## WHAT THE EXERCISE ASKS
From the Giannis Domatas profile below, extract the passage that runs from "- 2014: → Asteras" up to and including "Volos / 24 / (2)", copying it word for word.

Segment Start: EXTRACTED TEXT

Giannis Domatas

Personal information
- Full name: Ioannis Domatas
- Date of birth: 31 January 1992 (age 34)
- Place of birth: Heraklion, Greece
- Height: 1.76 m (5 ft 9+1⁄2 in)
- Position: Left winger

Team information
- Current team: Rodos

Youth career
- –2012: Ergotelis

Senior career*
- Years: Team / Apps / (Gls)
- 2012–2015: Ergotelis / 29 / (3)
- 2014: → Asteras Magoula (loan) / 7 / (1)
- 2014–2015: → Giouchtas (loan) / 9 / (0)
- 2015: Ermionida / 16 / (2)
- 2015–2016: Ergotelis / 14 / (0)
- 2016: Panserraikos / 12 / (1)
- 2016–2017: Olympiacos Volos / 24 / (2)
- 2017–2018: Aiginiakos / 8 / (1)
- 2018: Ethnikos Piraeus / 0 / (0)
- 2018–2019: Niki Volos / 0 / (0)
- 2019: Ialysos / 0 / (0)
- 2019–2020: Asteras Vlachioti
- 2020: Thyella Kamari
- 2020–2021: Mykonos
- 2021: Atsalenios
- 2021–2023: Giouchtas
- 2023: Episkopi
- 2024: Ialysos
- 2024–2025: AER Afantou
- 2025: Rodos
- 2025–2026: Ialysos
- 2026–: Rodos

= Giannis Domatas =

Greek footballer

Giannis Domatas (Γιάννης Δωματάς, born 31 January 1992) is a Greek professional footballer who plays as a left winger for Rodos.

Segment End: EXTRACTED TEXT
Segment Start: COLLECTED MATERIAL

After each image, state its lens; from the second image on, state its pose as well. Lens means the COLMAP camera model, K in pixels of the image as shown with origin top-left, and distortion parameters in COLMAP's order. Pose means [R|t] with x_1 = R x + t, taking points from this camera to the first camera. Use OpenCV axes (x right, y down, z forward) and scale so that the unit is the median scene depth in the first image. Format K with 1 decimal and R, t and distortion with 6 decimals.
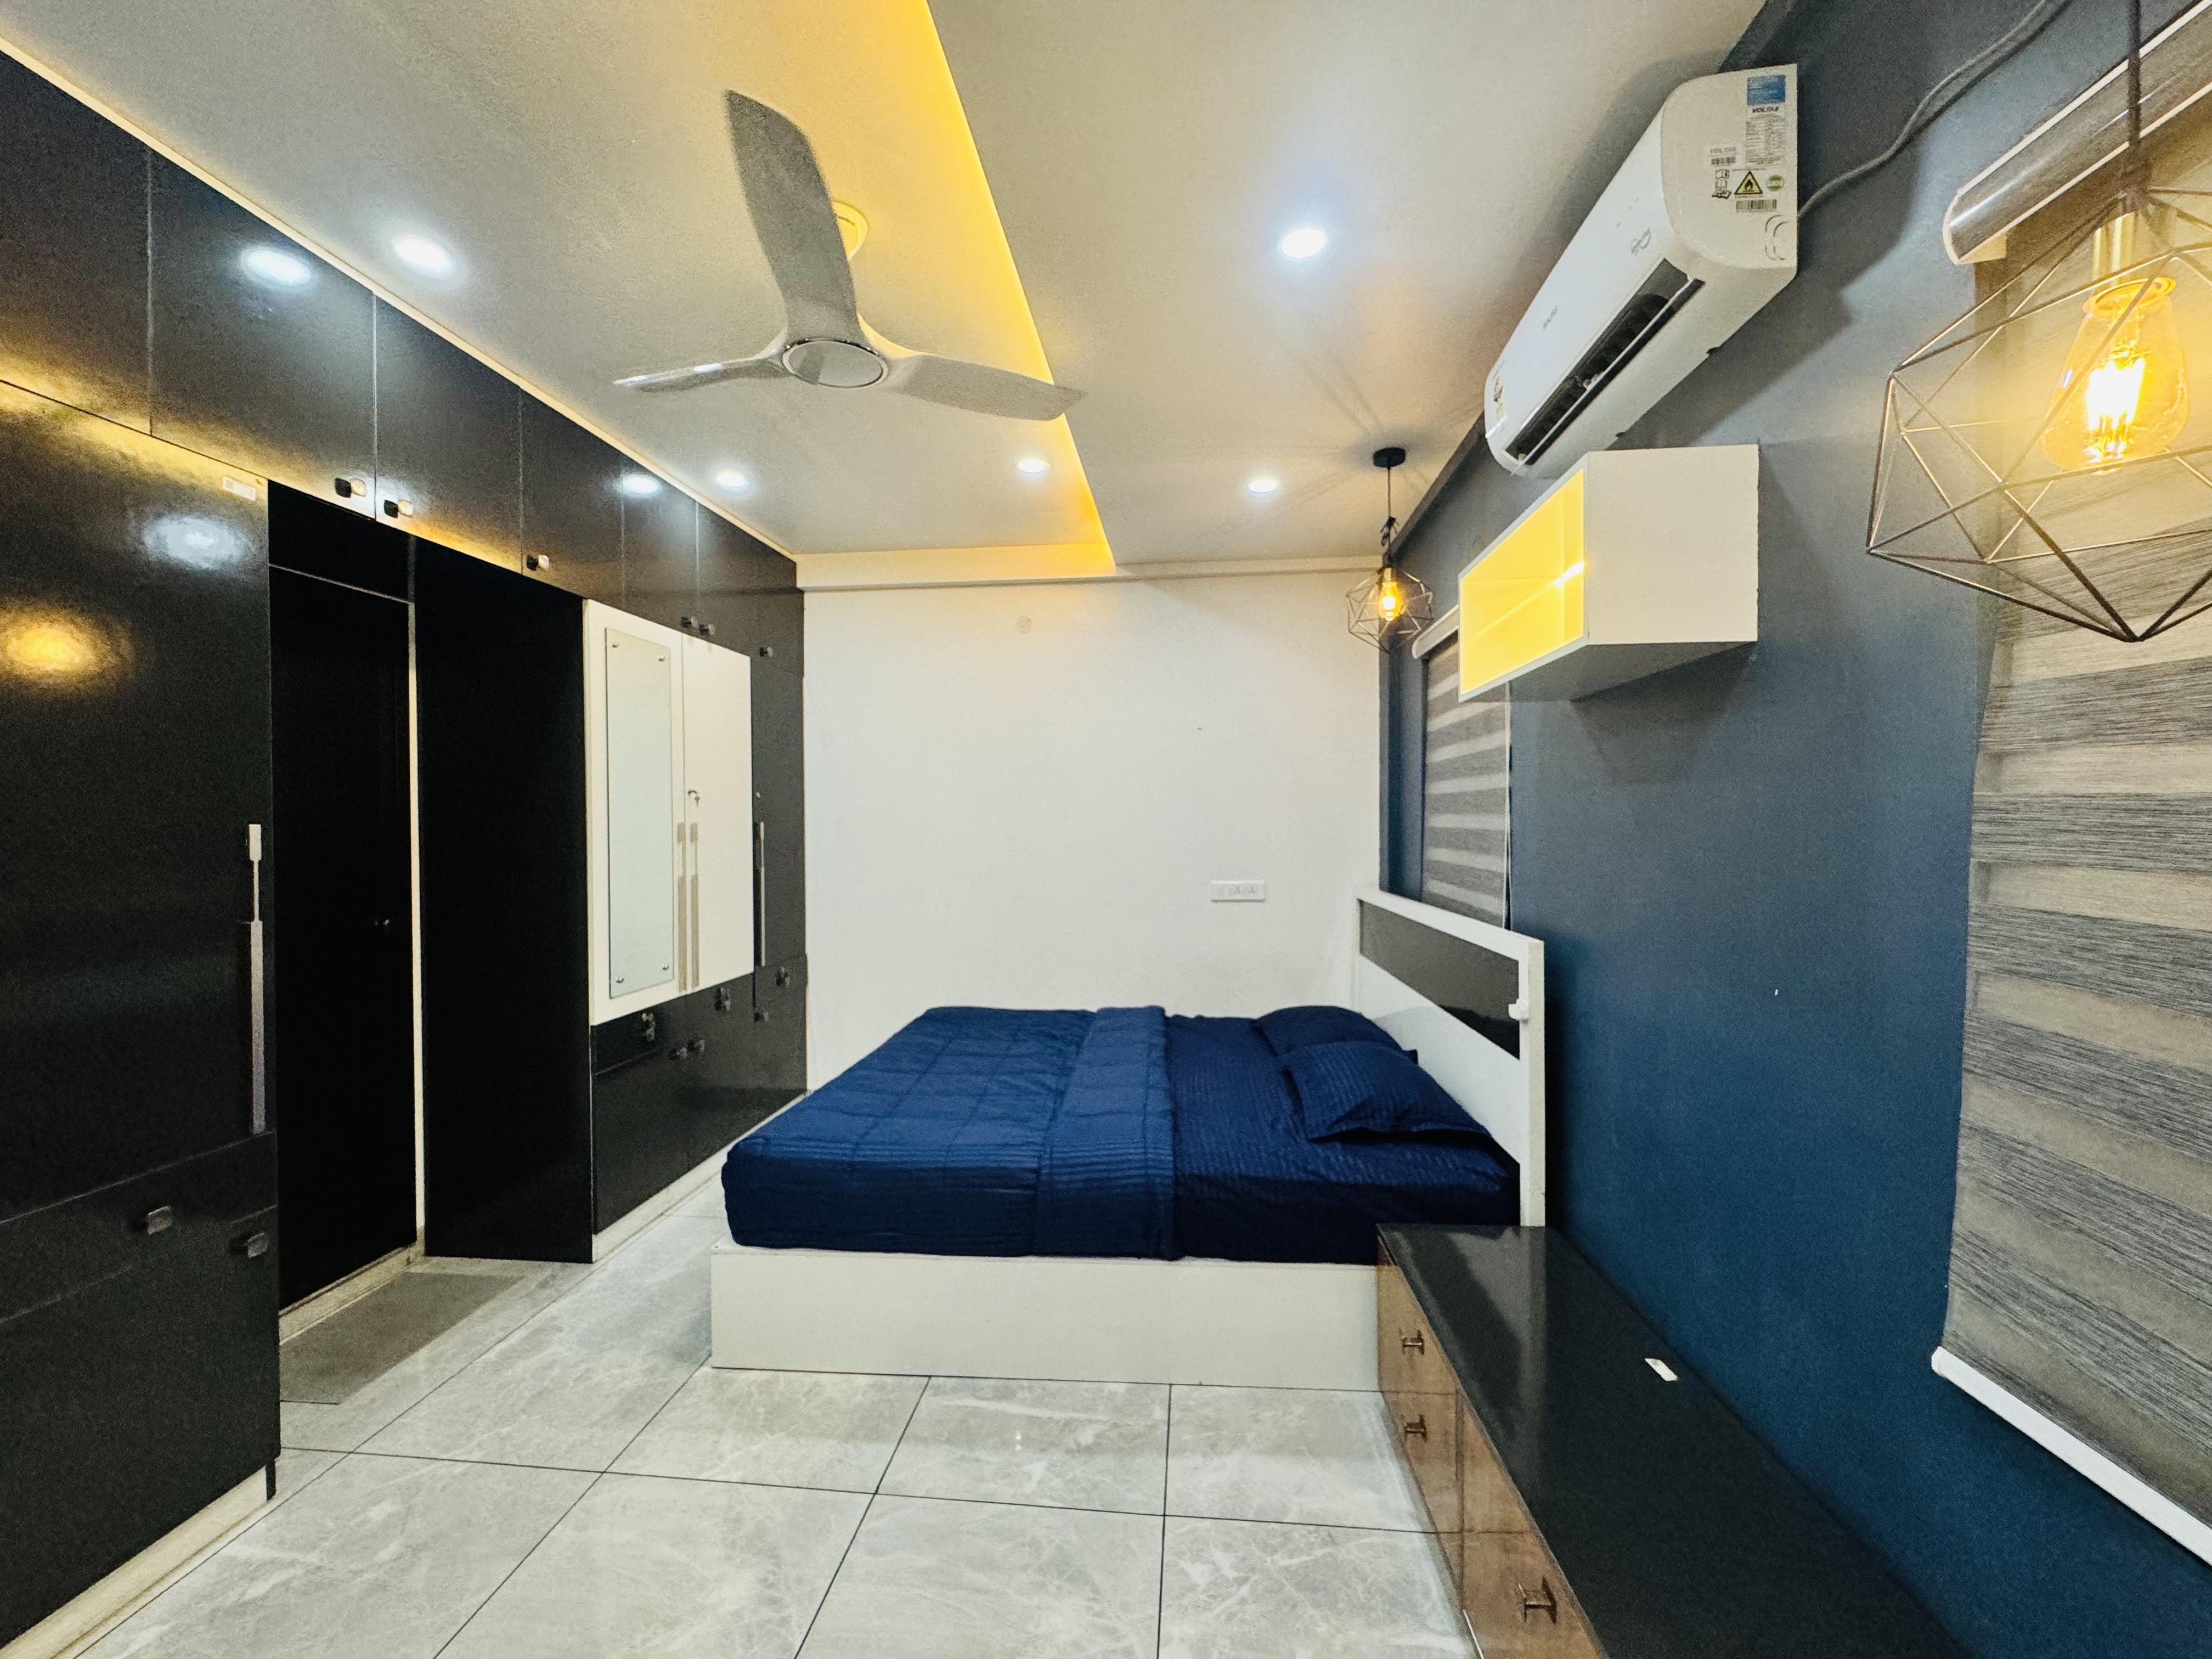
lens RADIAL K [[889.9, 0, 1105.6], [0, 889.9, 827.7], [0, 0, 1]] dist [0.001984, 0.000811]
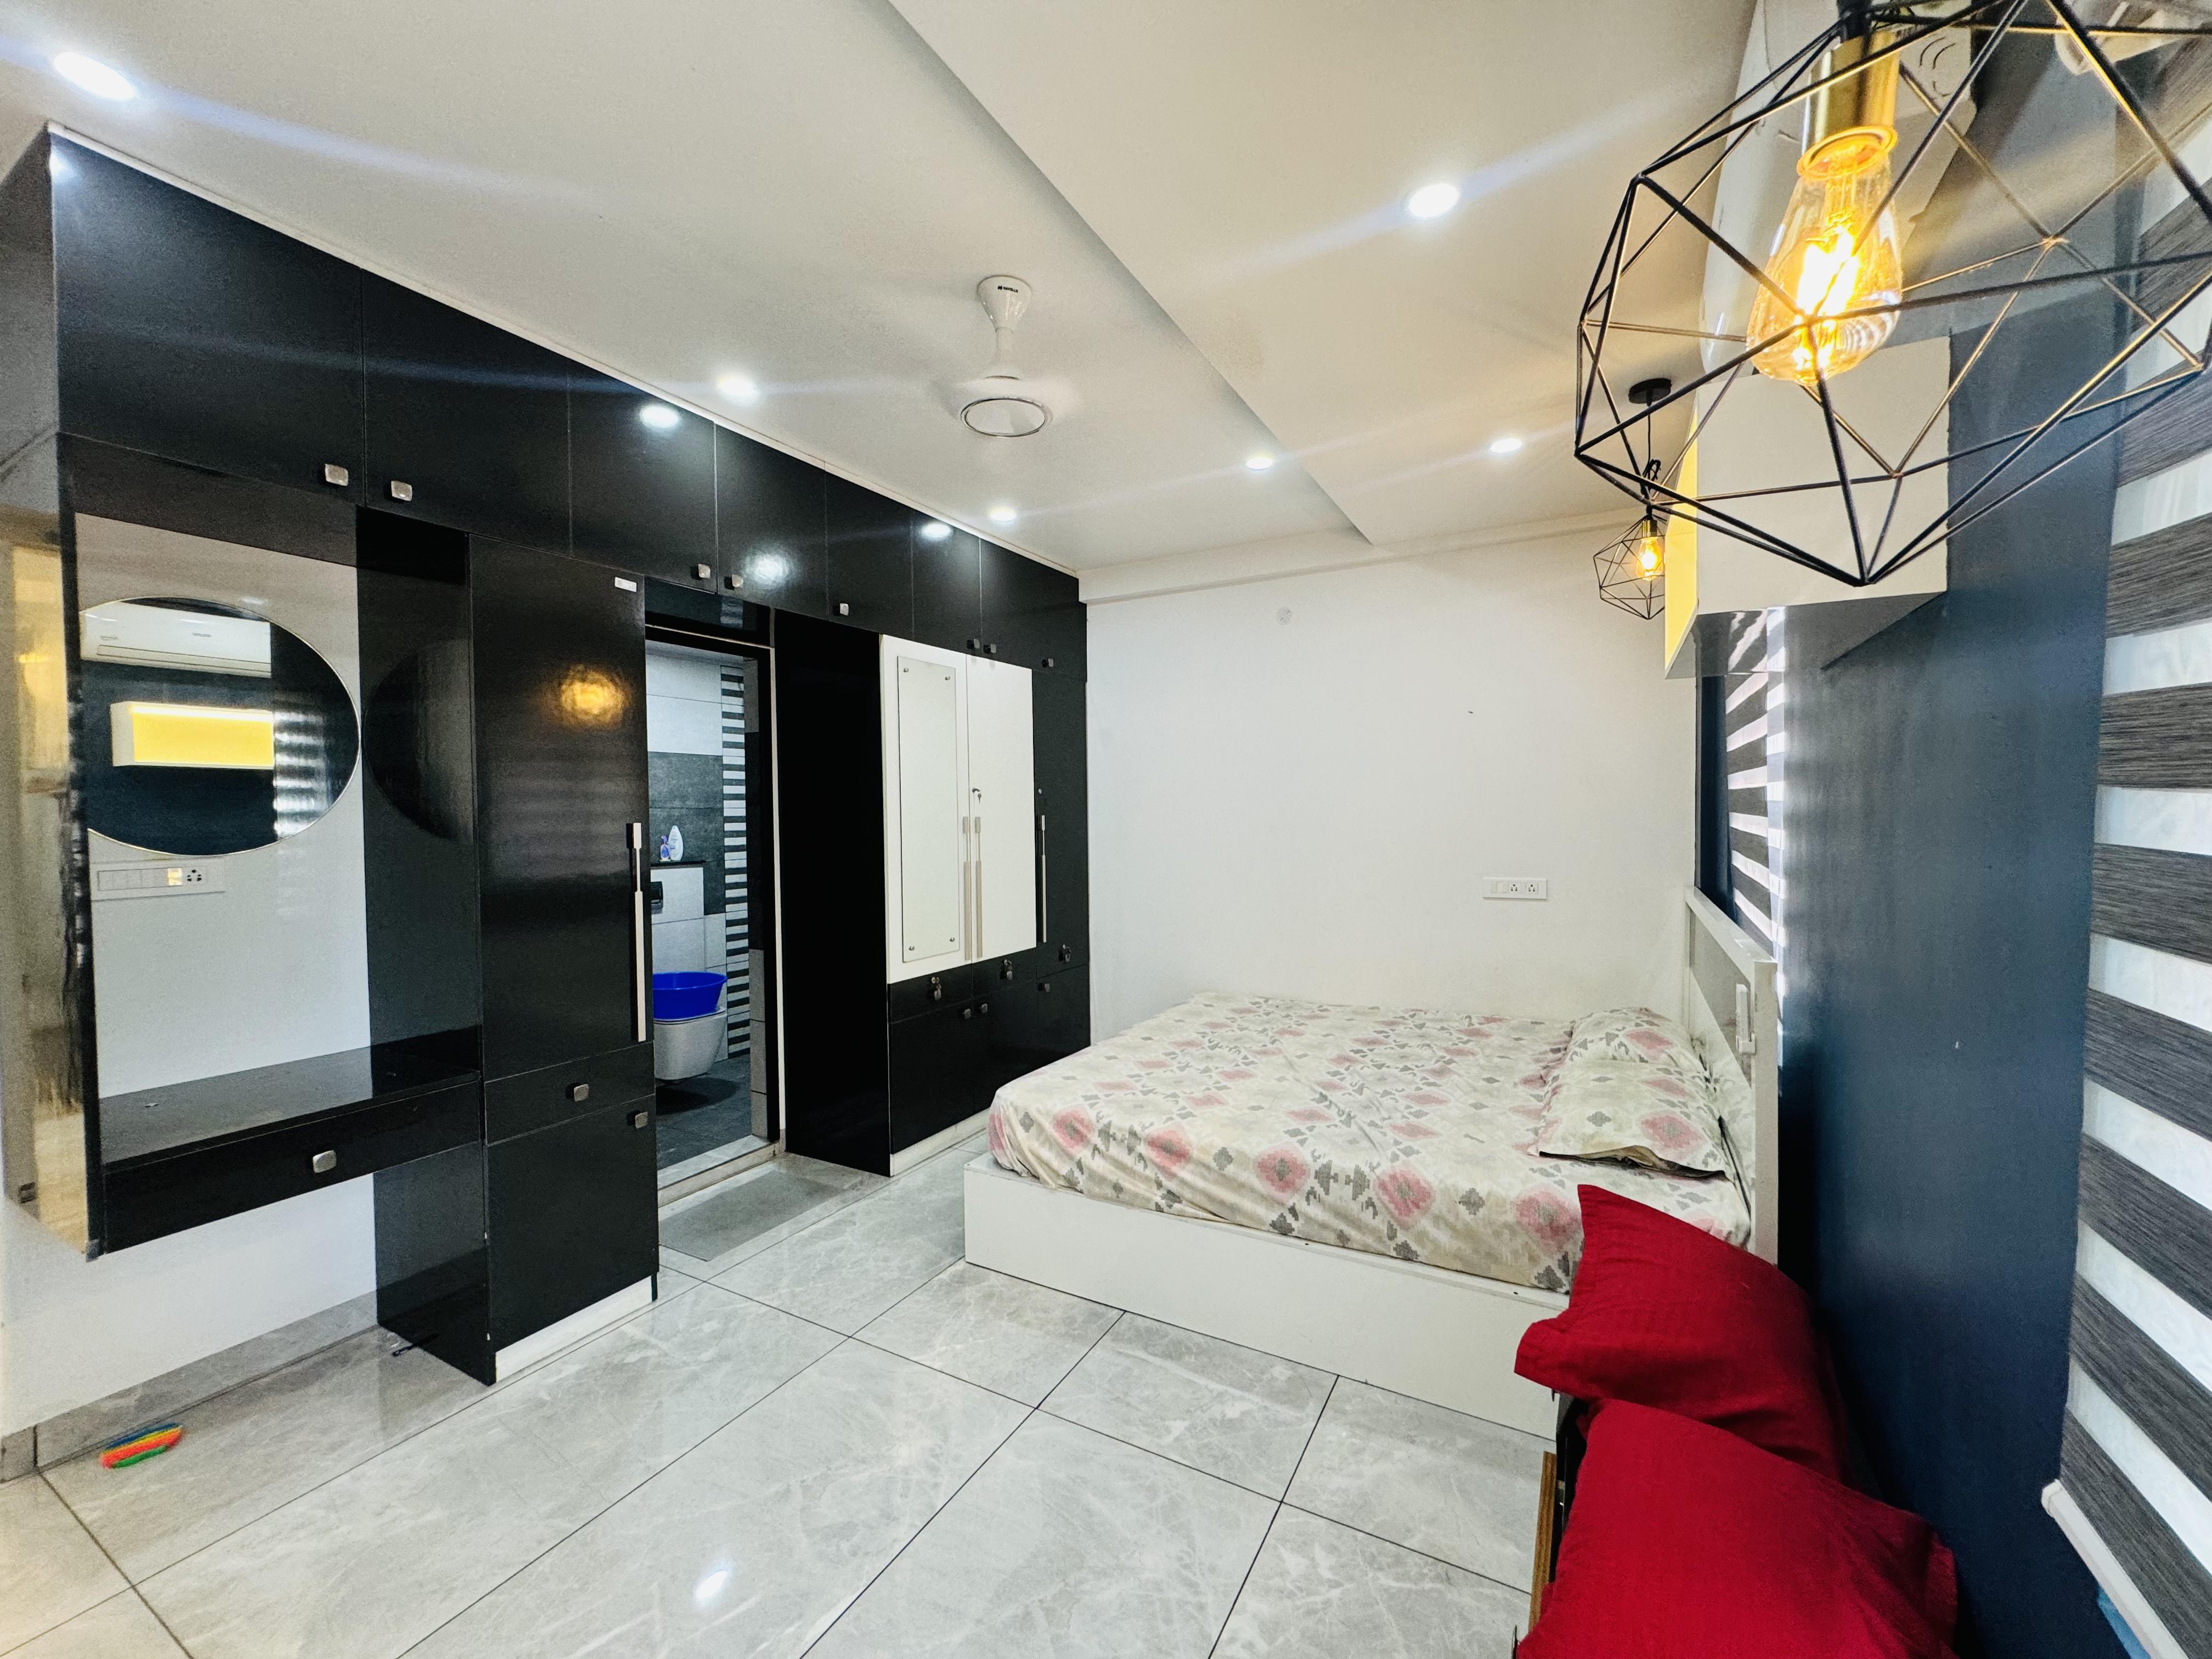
lens RADIAL K [[889.9, 0, 1122.0], [0, 889.9, 827.4], [0, 0, 1]] dist [0.001984, 0.000811]
pose [[0.921256, 0.002717, -0.388947, 0.188675], [0.003154, 0.999891, 0.014456, -0.008868], [0.388943, -0.014545, 0.921147, 0.001993]]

Segment End: COLLECTED MATERIAL

## FINISHED EXERCISE
- 2014: → Asteras Magoula (loan) / 7 / (1)
- 2014–2015: → Giouchtas (loan) / 9 / (0)
- 2015: Ermionida / 16 / (2)
- 2015–2016: Ergotelis / 14 / (0)
- 2016: Panserraikos / 12 / (1)
- 2016–2017: Olympiacos Volos / 24 / (2)